Qui è in gioco il pluralismo. Chi non lo accetta non può dirsi promotore di Cultura. I grandi gruppi editoriali che hanno votato a favore del nuovo evento controllano da soli più del 50% del mercato, il 60% delle librerie, la quasi totalità della distribuzione in un regime sostanzialmente monopolistico. Come faceva notare Sandro Ferri, fondatore della casa editrice E/O, “queste condizioni non sono neutrali, ma determinano come saranno fatti i libri di domani, come vivranno gli autori domani”.

Come saranno fatti i lettori di domani, aggiungerei. Consegnare tra le mani di questi grandi gruppi editoriali anche il Salone è un atto gravissimo che mette in pericolo le voci più marginali della società, quelle dissidenti, quelle divergenti. Quelle che portano diversità e quindi innovazione.

La democrazia non è solo espressione della maggioranza, ma soprattutto tutela delle minoranze.

Vogliamo un monopolio a determinare i lettori di domani?

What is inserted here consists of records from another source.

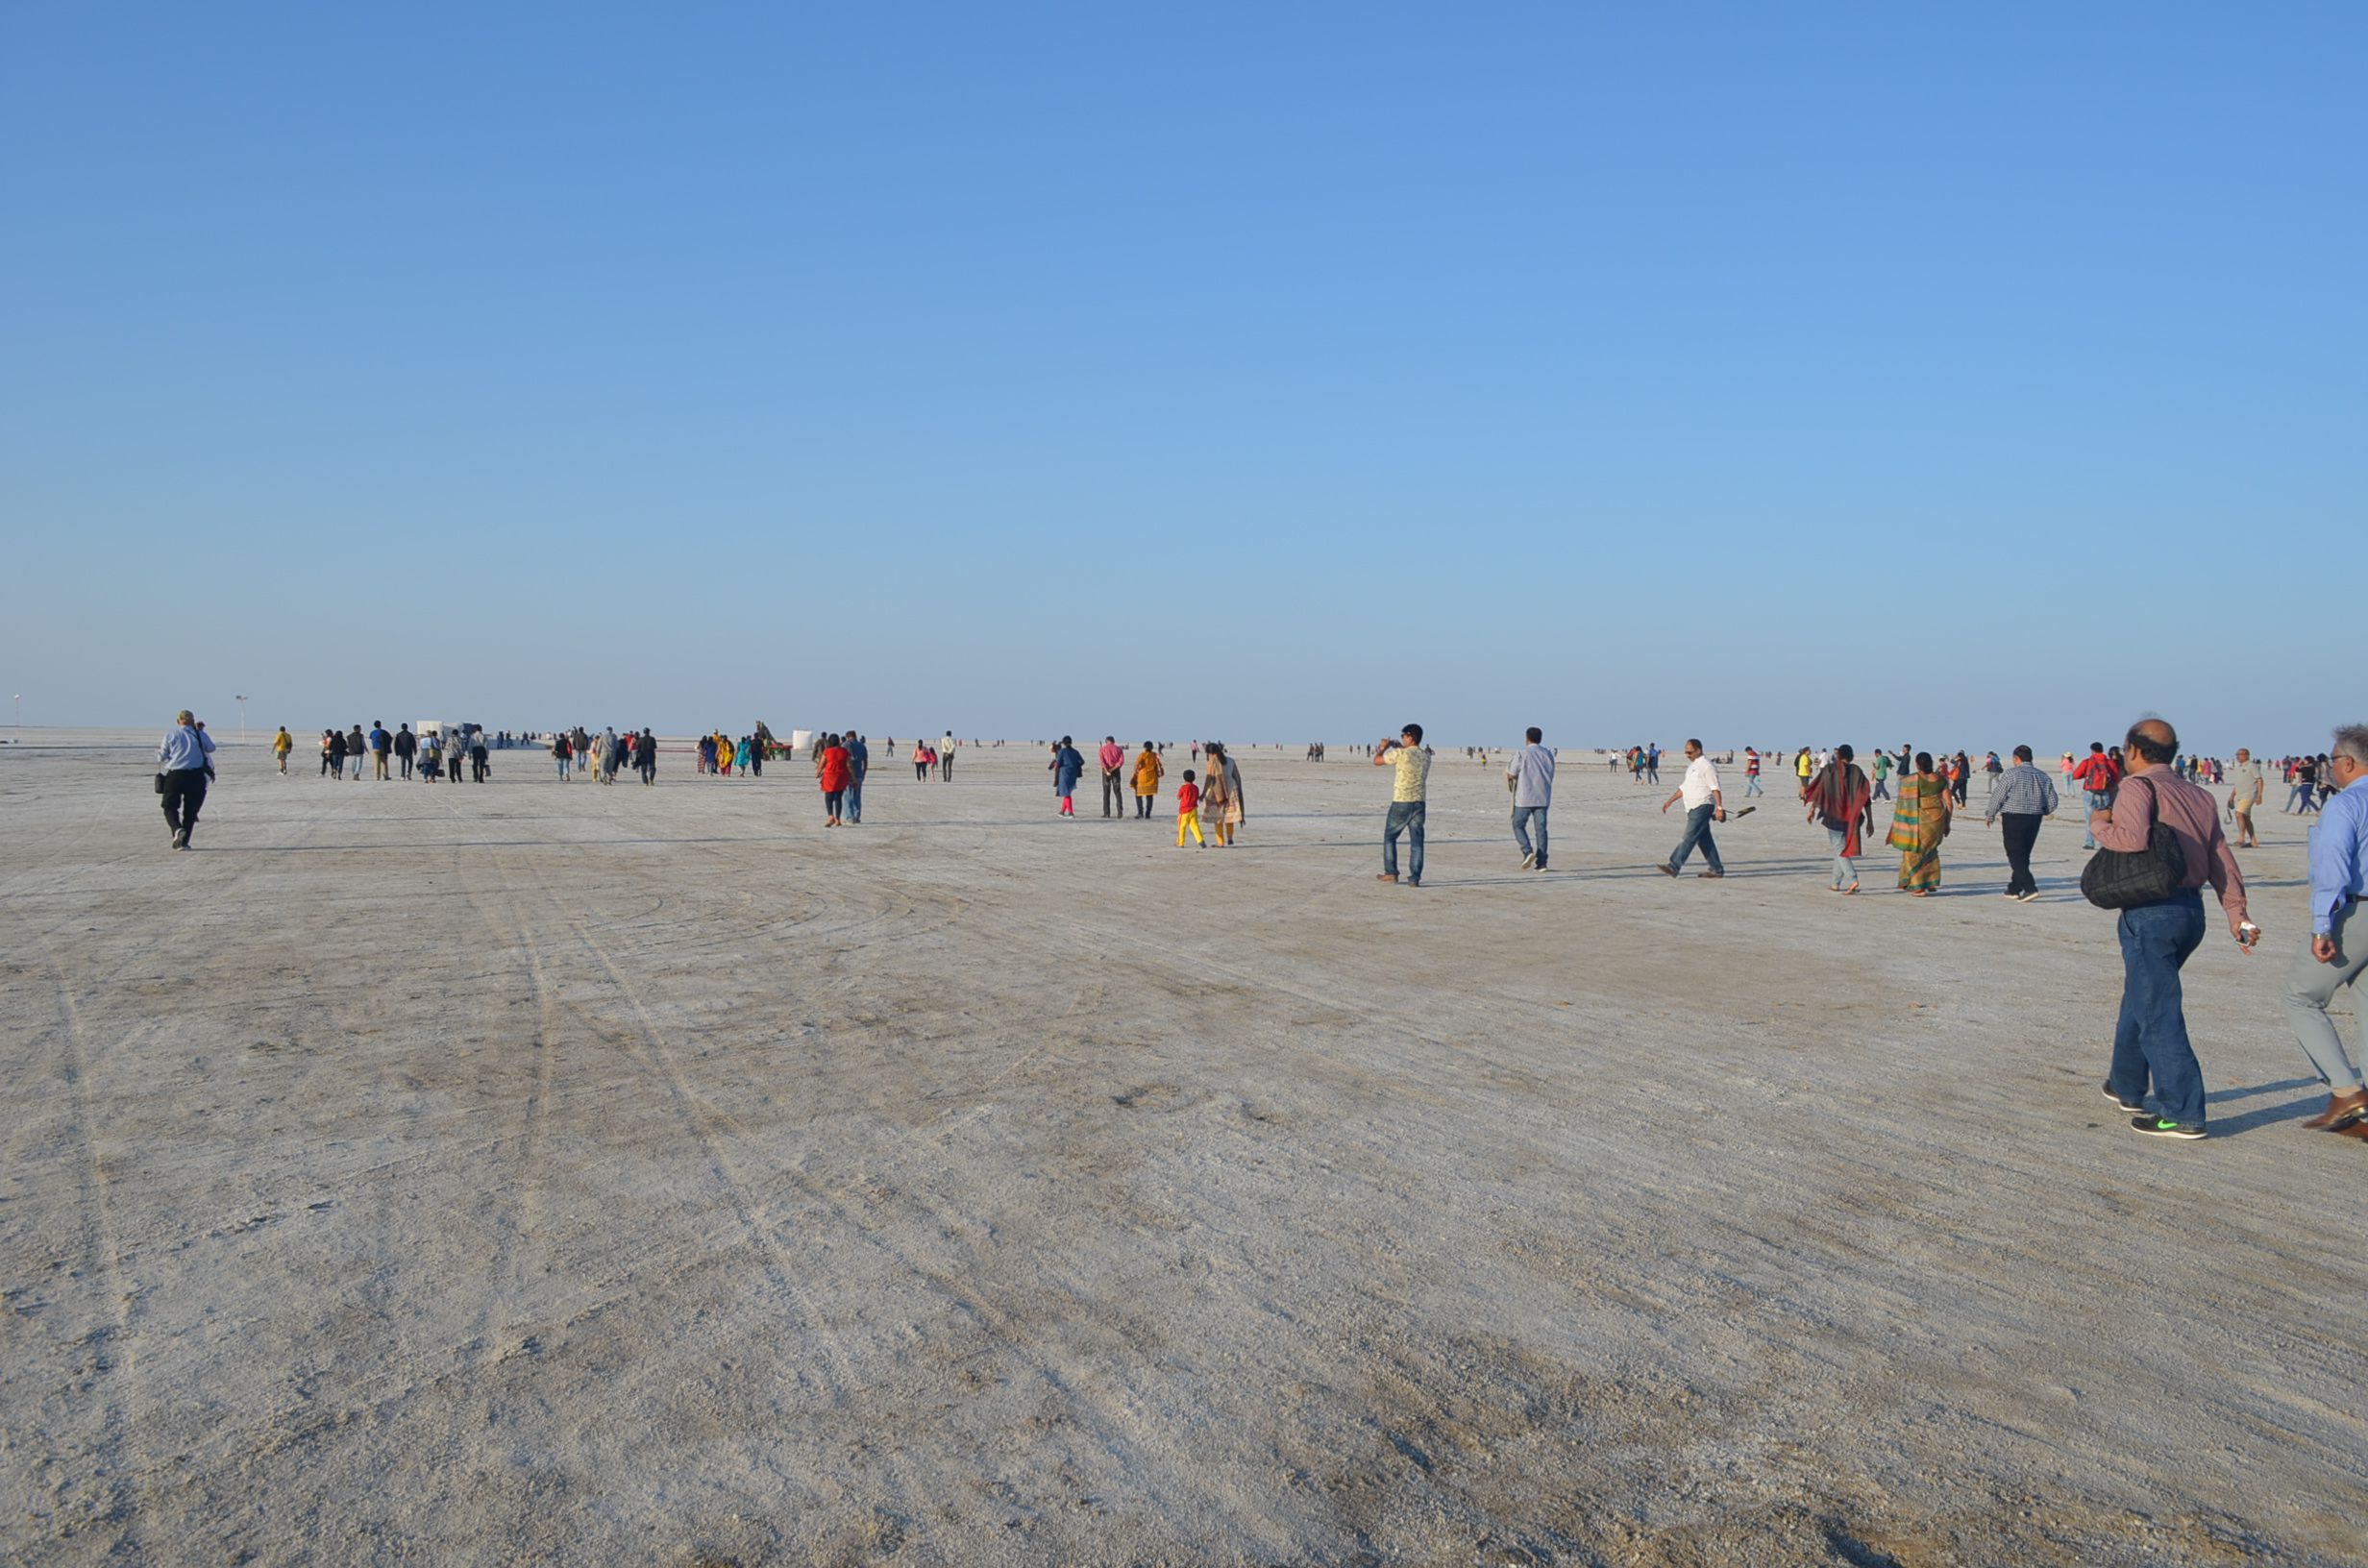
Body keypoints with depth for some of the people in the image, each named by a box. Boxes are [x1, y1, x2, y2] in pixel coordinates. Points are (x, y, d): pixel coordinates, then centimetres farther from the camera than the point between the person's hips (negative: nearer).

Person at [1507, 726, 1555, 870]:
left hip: (1525, 797, -4)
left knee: (1518, 825, 9)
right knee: (1541, 828, 4)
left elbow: (1511, 776, -6)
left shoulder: (1521, 754, -6)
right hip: (1543, 798, 4)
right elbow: (1550, 776, 13)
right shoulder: (1548, 754, 9)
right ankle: (1541, 862, 0)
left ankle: (1528, 851, -12)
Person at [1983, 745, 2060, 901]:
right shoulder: (2043, 776, 9)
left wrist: (1989, 816, 5)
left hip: (2014, 819, -6)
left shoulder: (2011, 774, -9)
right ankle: (2014, 889, 20)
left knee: (2015, 855, -5)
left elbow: (1997, 797, -9)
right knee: (2024, 855, 14)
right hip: (2035, 820, 6)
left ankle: (2030, 888, -18)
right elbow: (2052, 801, 8)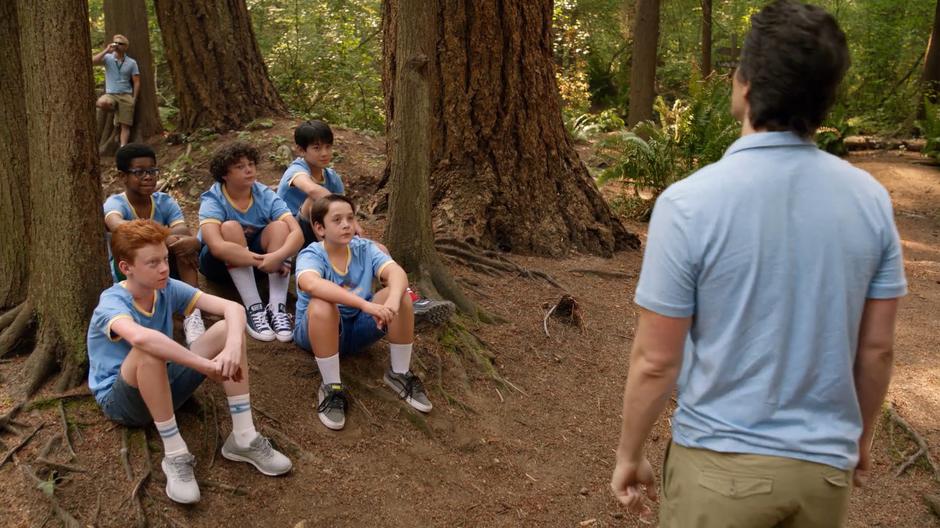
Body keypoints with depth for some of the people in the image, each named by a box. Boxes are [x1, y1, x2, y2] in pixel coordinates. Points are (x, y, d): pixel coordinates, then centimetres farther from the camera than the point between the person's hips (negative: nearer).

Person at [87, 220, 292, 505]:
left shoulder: (168, 288, -6)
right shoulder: (112, 303, -23)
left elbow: (233, 308, -16)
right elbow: (139, 337, -48)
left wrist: (233, 347, -37)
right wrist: (207, 365, -46)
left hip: (164, 386, 6)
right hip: (120, 399, -6)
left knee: (227, 329, -14)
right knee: (149, 350, -38)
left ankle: (243, 437, -17)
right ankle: (174, 455, -27)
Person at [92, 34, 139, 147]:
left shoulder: (132, 63, 5)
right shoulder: (108, 58, 2)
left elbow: (136, 82, 6)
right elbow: (93, 61, -15)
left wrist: (134, 99, -1)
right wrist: (106, 50, -15)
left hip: (126, 96, 0)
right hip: (110, 95, 0)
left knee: (125, 126, -5)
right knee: (101, 103, -34)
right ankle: (115, 111, 0)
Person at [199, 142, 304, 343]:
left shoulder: (265, 195, -15)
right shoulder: (212, 201, -23)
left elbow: (297, 233, -27)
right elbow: (217, 247, -40)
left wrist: (277, 256, -47)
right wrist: (264, 261, -44)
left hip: (256, 253, 3)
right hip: (220, 262, -3)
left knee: (279, 227, -25)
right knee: (231, 228, -33)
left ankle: (277, 307, -33)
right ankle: (254, 309, -36)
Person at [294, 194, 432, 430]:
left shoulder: (365, 248, -8)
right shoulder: (311, 255, -19)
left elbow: (397, 273, -25)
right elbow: (312, 285, -44)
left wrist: (392, 302, -49)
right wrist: (366, 305, -54)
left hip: (358, 327, 4)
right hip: (316, 331, -3)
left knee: (401, 294, -21)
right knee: (322, 305, -38)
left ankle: (400, 374, -6)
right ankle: (331, 387, -22)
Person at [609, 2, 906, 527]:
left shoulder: (689, 204, -21)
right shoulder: (870, 198, -8)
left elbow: (655, 362, -15)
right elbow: (877, 347, 1)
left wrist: (629, 455, 1)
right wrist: (862, 436, 18)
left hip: (720, 464, -4)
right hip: (827, 464, 4)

Amici lettori, non partecipate a questa farsa. Amici scrittori, non accettate gli inviti. Editori indipendenti, soci dell’Aie esclusi e non interpellati dal Consiglio Generale, ribellatevi ad un’imposizione presuntuosa e continuate ad appoggiare il lavoro della Fondazione. Uniamoci per creare il Salone del Libro più ricco di sempre.

L’appello è rivolto a tutti i protagonisti della vita culturale italiana, e in particolare ai Ministeri MIUR e MIBACT, perché confermino tenacemente il proprio supporto alla “Fondazione per il Libro, la Musica e la Cultura”

I voti che Federico Motta è stato in grado di strappare sono stati solo 17 (su 32). Diciassette editori contro le centinaia che non hanno potuto manifestare l’eventuale dissenso. Diciassette editori che infliggono a tutti una lacerazione e ai quali impongono le proprie “miopie imprenditoriali” (cit. Luigi La Spina). La lungimiranza della Federico Motta Editore, almeno fino al 2012, vendeva enciclopedie porta a porta al costo di 3.000 euro.

Ci vuole pluralismo, diversificazione, soprattutto nell’organizzazione di eventi culturali.

Giuseppe Laterza: “L’invito alla lettura è una finalità pubblica, non commerciale”.

Federico Motta, intervistato da Loredana Lipperini su RadioTre, si chiede retoricamente perché mai la gestione della cultura debba essere sempre affidata al “pubblico” e non ai privati, questione a suo dire, “mai capita bene”. Addirittura. Posto che l’intervento privato è spesso gradito se non essenziale, questi deve essere apprezzato come un generoso contributo alla collettività, che non può per questo pretendere di dettare le agende culturali, i programmi scolastici e le ricerche universitarie. Il privato non deve essere la voce che sovrasta la pluralità degli organismi culturali, ma un alleato. Caro Motta, il privato non può essere l’unico ente a gestire iniziative culturali di portata nazionale perché evidentemente troppo parziale. Con tutta la buona fede del mondo finirà con il fare prima di tutto i propri interessi economici, e non quelli culturali di una nazione. Ma questo lo sa benissimo anche lei. D’altronde una certa politica nazionale ci ha abituato fin troppo al concetto di conflitto d’interessi per non saperlo.

“Read” di Luciana Frigerio

Quello che veramente serve fare, è accettare la sfida lanciata da Motta, rispondere con granitica coesione e dimostrare che Torino sa far valere la sua esperienza come città della cultura a dispetto di tutti i petroldollari che le si possono riversare contro. Come sostiene ancora Laterza, “I libri non si promuovono con i soldi, ma con le idee”.

Dobbiamo impegnarci come non mai nel successo della prossima edizione, la trentesima, un compleanno funestato da un tradimento fraterno, che però tenteremo di riconciliare con la forza della nostra competenza e del nostro amore per la cultura.